Lesson From The Tax Court: Taxpayers Behaving Badly 2022 - Bryan Camp, TaxProf Blog. "At trial the Podluckys testified that the assets they purchased were not for them, but were for the purpose of 'dealing with Tibetan monks in Asia' who, they said, wanted hard assets rather than cash. As Judge Lauber wrote, with admirable restraint: 'This testimony was utterly implausible.' Mr. Podlucky was 'unable to tell the court where the putative monks resided or... Explain why Buddhist monks would be eager to acquire women’s jewelry, particularly jewelry that was sized to fit [Ms. Podlucky’s] wrist.'"

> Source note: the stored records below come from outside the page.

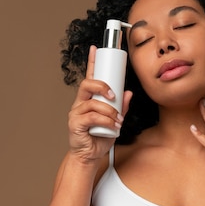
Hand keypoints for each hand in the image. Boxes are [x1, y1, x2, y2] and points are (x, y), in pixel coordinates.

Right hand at [67, 45, 132, 162]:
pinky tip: (113, 127)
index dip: (92, 62)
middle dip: (102, 86)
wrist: (90, 157)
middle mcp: (80, 103)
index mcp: (89, 99)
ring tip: (118, 120)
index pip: (90, 77)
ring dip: (109, 111)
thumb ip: (122, 107)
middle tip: (114, 95)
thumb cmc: (100, 138)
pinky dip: (106, 121)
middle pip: (87, 85)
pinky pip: (92, 117)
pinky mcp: (75, 124)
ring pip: (93, 103)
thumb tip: (129, 93)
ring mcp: (76, 113)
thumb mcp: (115, 121)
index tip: (96, 48)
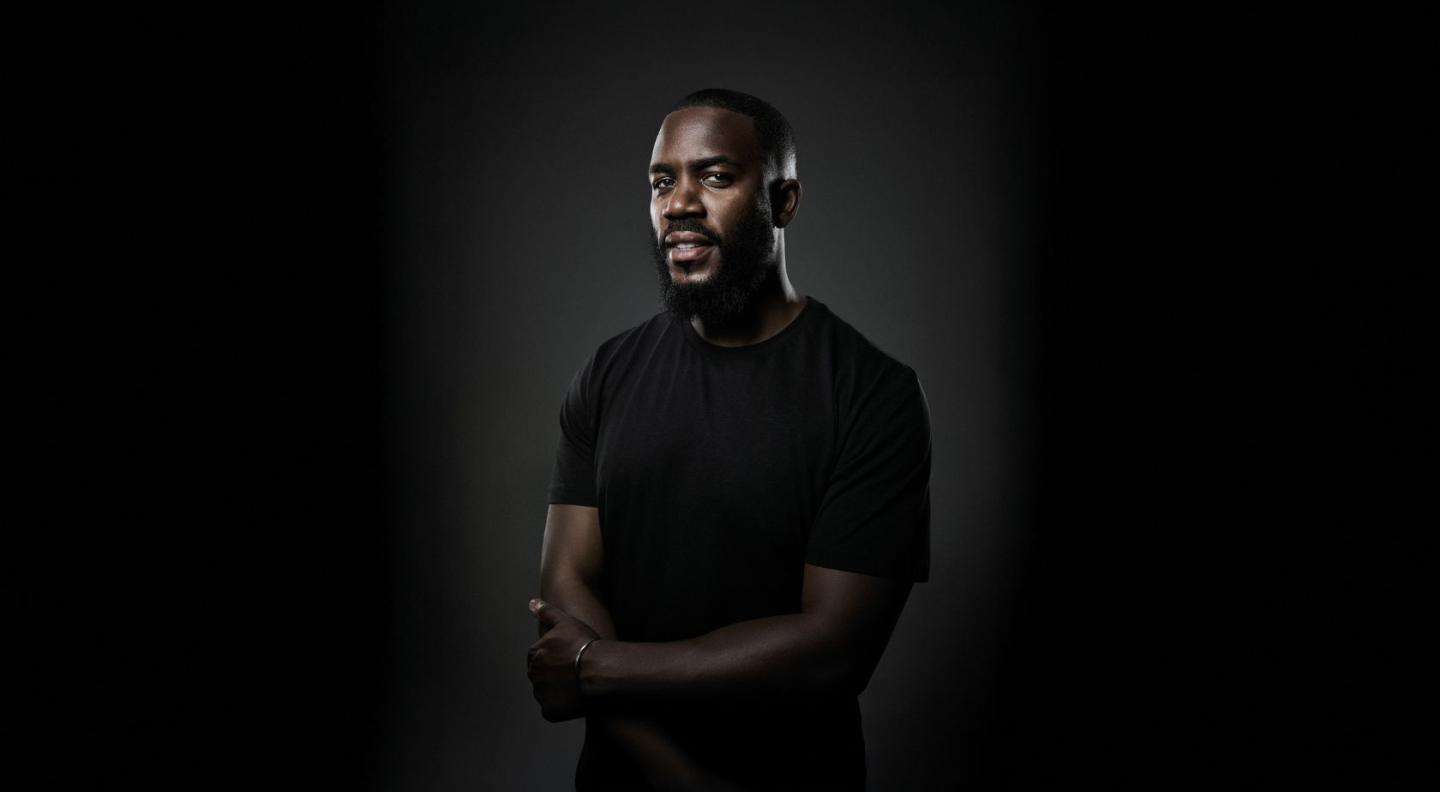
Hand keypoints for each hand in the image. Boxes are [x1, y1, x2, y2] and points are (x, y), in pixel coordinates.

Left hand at [526, 598, 599, 721]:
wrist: (599, 670)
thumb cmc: (584, 644)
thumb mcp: (566, 621)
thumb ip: (546, 612)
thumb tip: (531, 603)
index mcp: (534, 654)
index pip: (539, 657)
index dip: (555, 657)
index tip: (569, 657)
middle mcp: (533, 675)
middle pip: (542, 675)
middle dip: (555, 674)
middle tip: (575, 672)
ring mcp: (541, 695)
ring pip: (547, 693)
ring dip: (558, 690)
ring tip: (578, 685)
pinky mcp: (550, 712)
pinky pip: (553, 710)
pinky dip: (562, 706)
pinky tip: (576, 698)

Jacksonville man sentenced to more than four years in federal prison for facilitating “off the books” pay scheme as part of conspiracies to defraud the IRS and workers’ compensation insurance company - IRS (Defendant name omitted):
According to court documents, between 2016 and 2020, Defendant conspired with others to facilitate the payment of construction workers "off the books" in order to avoid paying premiums for workers' compensation insurance and payroll taxes. Construction contractors and subcontractors entered arrangements with Defendant and his co-conspirators, through which shell companies facilitated both the distribution of proof of insurance and the payment of workers with cash.
Defendant and others also facilitated the deposit of checks into the shell companies' bank accounts, as well as the withdrawal of cash to be paid to the employees of the contractors and subcontractors – all without withholding, or paying over, payroll taxes to the IRS. Through these arrangements with Defendant, the construction contractors and subcontractors could disclaim responsibility for withholding and paying payroll taxes to the IRS or ensuring that the workers were legally authorized to work in the United States. By facilitating the payment of workers of more than $49 million without payroll taxes being withheld, Defendant and his co-conspirators caused the U.S. Treasury to lose more than $12 million in tax receipts.
The defendant may have thought it was clever to pay all these people in cash and skip withholding. Yet every time he did this with "contractors and subcontractors," he created new potential informants, which isn't clever at all. As the man says, sometimes it's better to just pay the taxes.